Data extracted from a collection
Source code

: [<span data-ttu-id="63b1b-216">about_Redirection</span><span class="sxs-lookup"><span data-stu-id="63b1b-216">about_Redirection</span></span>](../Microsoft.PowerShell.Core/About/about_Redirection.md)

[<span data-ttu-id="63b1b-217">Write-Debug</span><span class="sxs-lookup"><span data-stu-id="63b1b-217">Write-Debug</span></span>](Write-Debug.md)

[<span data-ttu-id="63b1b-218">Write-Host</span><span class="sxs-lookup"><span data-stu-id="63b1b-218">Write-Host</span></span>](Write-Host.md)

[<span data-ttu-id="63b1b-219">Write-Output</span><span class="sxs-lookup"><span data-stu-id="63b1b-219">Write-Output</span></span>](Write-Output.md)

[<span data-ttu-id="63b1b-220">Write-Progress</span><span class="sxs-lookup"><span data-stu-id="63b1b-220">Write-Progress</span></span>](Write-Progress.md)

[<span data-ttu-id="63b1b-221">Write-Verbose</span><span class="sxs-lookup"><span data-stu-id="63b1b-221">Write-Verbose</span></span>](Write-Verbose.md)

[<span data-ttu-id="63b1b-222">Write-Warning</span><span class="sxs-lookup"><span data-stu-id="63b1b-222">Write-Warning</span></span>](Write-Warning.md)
...
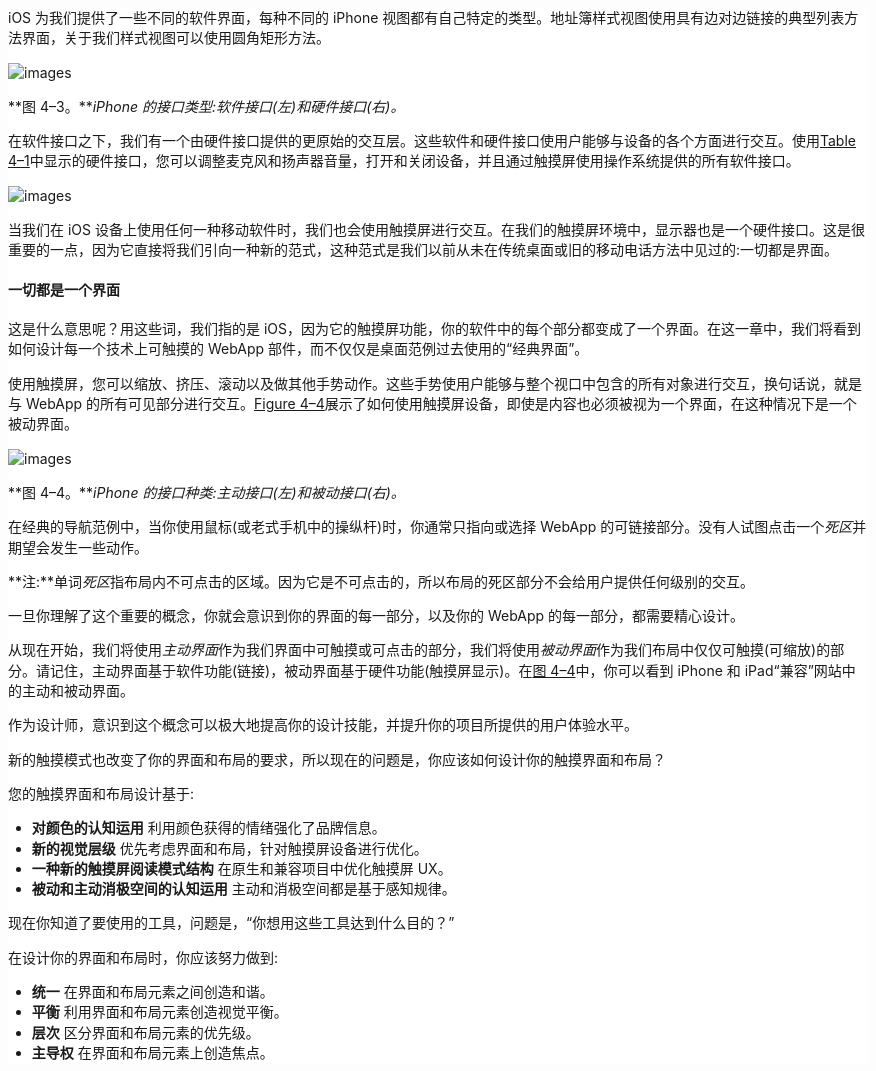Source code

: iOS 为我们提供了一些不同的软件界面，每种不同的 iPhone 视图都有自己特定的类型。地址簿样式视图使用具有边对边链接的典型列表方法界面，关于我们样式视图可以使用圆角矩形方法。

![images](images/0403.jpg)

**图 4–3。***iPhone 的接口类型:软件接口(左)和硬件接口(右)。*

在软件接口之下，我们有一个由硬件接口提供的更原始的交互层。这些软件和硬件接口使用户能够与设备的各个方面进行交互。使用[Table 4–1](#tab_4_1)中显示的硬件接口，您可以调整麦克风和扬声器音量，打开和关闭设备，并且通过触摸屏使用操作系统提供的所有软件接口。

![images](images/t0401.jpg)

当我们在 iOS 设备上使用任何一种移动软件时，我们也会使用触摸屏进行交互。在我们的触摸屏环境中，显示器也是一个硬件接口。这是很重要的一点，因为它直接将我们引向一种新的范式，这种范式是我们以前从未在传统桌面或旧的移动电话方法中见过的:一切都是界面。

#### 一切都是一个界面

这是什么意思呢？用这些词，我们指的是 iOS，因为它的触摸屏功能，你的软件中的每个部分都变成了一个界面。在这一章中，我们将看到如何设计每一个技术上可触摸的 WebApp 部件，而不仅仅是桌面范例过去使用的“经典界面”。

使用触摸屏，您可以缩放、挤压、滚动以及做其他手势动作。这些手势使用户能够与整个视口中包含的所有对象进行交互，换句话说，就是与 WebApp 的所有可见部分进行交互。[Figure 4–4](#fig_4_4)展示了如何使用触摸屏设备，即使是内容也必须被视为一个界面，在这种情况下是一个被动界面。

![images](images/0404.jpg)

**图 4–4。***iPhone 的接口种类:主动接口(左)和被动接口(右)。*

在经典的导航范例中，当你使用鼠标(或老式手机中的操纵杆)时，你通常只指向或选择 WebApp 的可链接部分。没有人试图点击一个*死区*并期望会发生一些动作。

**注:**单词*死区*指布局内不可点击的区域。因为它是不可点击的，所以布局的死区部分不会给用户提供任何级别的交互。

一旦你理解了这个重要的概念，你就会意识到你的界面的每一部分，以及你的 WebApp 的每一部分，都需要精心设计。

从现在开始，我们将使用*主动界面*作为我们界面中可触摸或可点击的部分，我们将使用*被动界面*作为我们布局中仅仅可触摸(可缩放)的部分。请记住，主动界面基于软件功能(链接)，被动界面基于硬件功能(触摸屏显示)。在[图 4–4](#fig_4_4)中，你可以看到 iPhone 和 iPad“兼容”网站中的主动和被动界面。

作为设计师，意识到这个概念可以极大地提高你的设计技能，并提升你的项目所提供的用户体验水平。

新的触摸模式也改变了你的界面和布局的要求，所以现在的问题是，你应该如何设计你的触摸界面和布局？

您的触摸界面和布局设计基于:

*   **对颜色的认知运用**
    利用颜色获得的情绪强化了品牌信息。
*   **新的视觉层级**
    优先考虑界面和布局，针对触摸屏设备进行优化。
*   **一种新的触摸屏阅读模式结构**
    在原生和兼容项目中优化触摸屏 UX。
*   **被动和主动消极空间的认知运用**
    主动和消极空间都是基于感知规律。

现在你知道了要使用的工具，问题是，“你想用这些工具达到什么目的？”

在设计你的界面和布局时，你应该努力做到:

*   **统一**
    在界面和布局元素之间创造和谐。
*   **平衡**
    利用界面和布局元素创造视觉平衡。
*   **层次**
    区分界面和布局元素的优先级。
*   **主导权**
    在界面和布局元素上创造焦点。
...
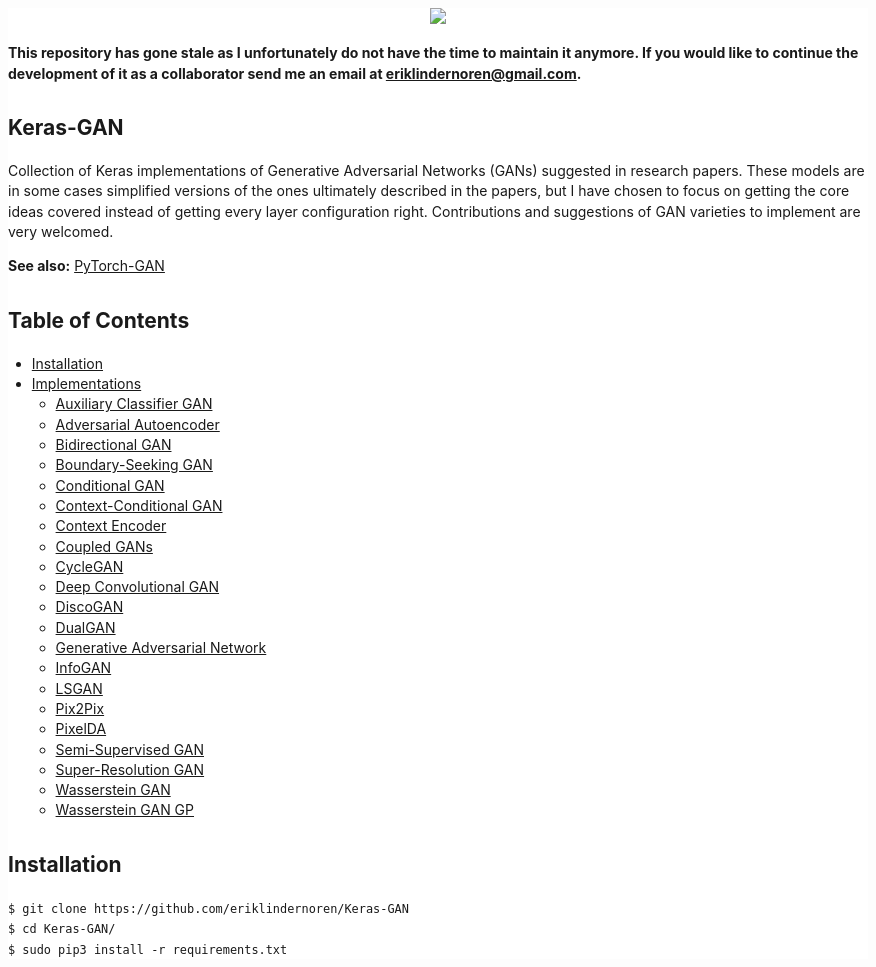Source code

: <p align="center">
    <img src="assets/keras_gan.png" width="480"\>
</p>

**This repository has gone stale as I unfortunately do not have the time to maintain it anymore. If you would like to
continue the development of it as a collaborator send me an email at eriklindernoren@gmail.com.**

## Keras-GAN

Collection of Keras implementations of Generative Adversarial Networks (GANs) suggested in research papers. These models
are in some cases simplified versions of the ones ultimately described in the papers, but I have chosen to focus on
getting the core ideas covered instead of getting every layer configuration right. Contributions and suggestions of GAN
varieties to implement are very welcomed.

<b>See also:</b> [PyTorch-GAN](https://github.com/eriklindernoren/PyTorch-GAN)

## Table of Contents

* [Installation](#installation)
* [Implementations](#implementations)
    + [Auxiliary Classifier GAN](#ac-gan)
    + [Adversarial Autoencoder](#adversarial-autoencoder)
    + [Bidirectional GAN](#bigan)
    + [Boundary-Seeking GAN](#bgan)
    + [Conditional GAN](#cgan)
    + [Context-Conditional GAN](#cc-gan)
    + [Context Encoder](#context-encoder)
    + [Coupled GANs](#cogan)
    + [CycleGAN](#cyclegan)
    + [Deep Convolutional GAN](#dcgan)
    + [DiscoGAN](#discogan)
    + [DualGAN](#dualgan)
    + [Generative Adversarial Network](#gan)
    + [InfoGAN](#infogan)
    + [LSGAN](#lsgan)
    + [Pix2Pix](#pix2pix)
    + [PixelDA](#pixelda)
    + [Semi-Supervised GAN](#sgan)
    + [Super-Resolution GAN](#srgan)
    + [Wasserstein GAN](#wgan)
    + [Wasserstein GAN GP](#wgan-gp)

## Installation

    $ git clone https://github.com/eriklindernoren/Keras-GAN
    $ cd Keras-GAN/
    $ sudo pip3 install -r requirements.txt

Task directions
If a line in the data above includes the string "images", copy it.

Answer to this problem
![images](images/0403.jpg)
![images](images/t0401.jpg)
![images](images/0404.jpg)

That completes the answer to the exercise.